* Exercise aim: Isolate every line in the records below with "outline" in it.

* Recorded data:
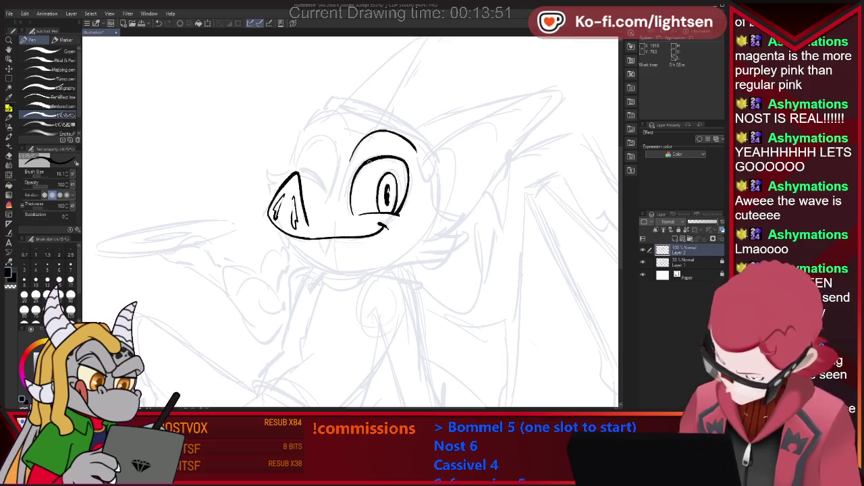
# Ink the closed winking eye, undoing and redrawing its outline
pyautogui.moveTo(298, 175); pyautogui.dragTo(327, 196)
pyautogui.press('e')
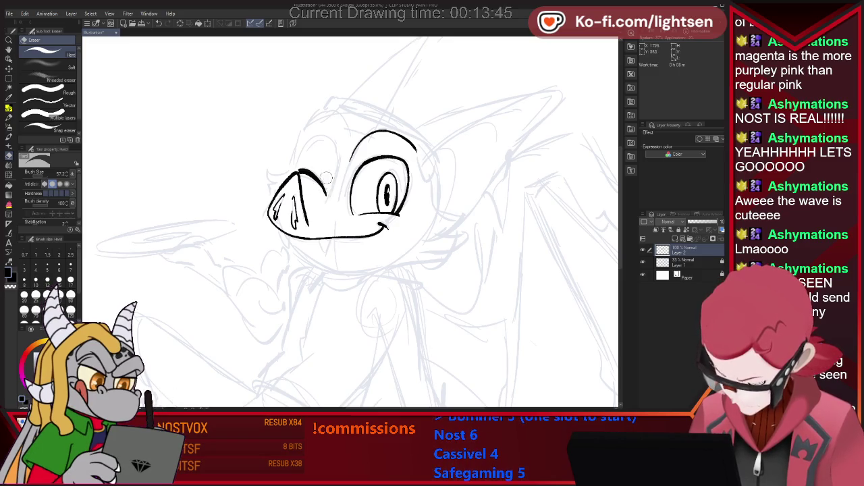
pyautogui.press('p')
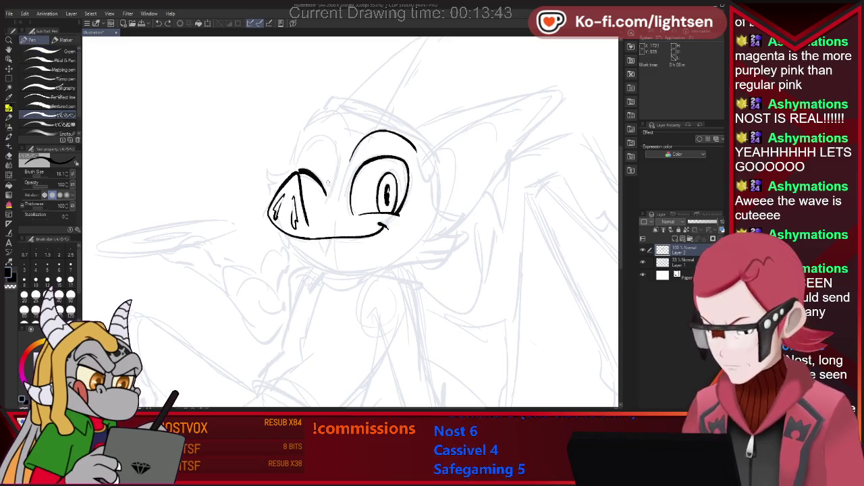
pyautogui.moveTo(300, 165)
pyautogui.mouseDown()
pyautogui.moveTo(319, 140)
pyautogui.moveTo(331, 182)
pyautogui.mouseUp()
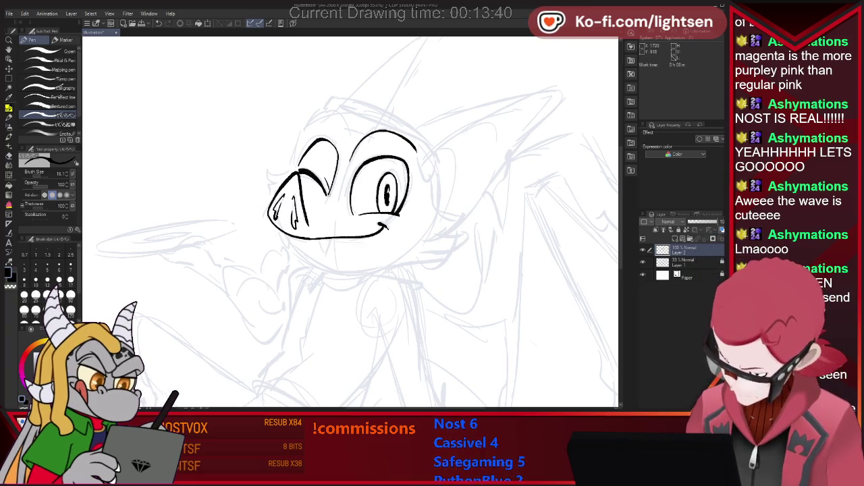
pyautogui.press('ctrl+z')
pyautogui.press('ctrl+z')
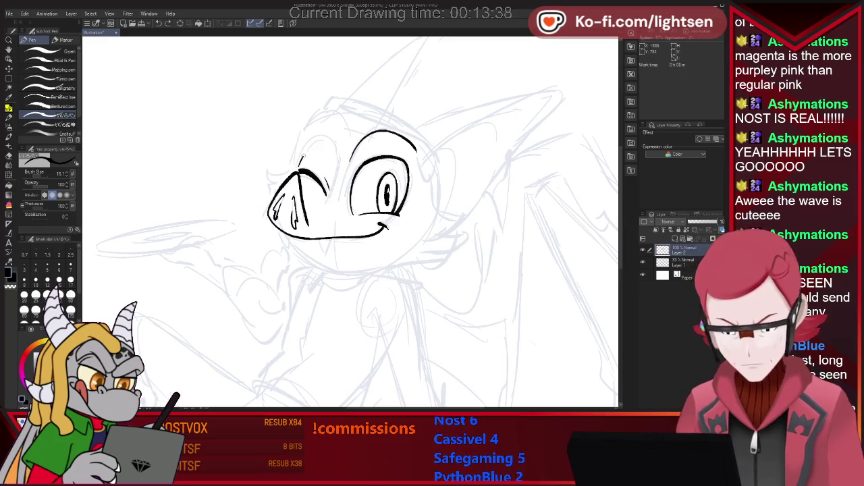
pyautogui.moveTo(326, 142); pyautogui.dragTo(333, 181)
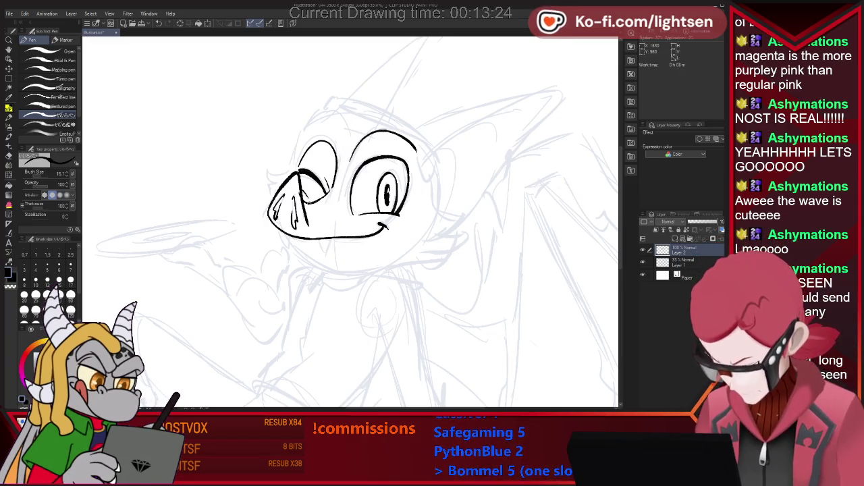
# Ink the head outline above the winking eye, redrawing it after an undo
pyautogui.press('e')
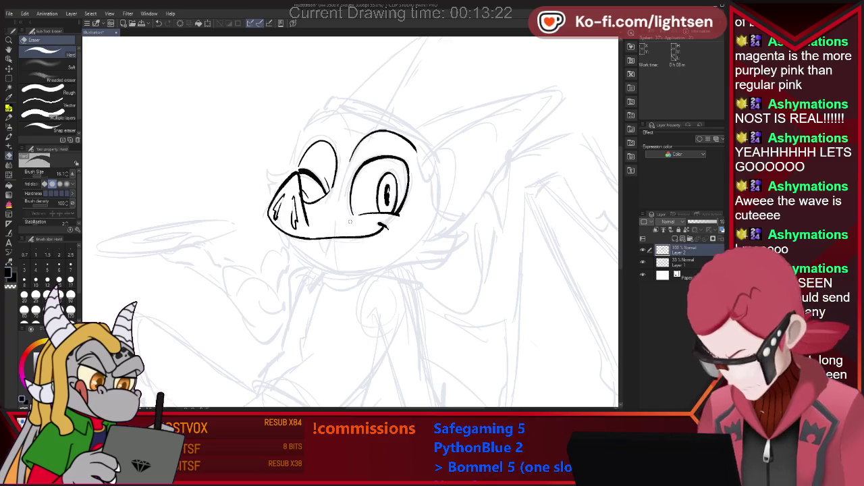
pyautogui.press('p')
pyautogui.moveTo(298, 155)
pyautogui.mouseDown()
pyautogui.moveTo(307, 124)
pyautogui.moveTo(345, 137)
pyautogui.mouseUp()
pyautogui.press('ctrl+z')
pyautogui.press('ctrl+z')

* Answer below:
# Ink the closed winking eye, undoing and redrawing its outline
# Ink the head outline above the winking eye, redrawing it after an undo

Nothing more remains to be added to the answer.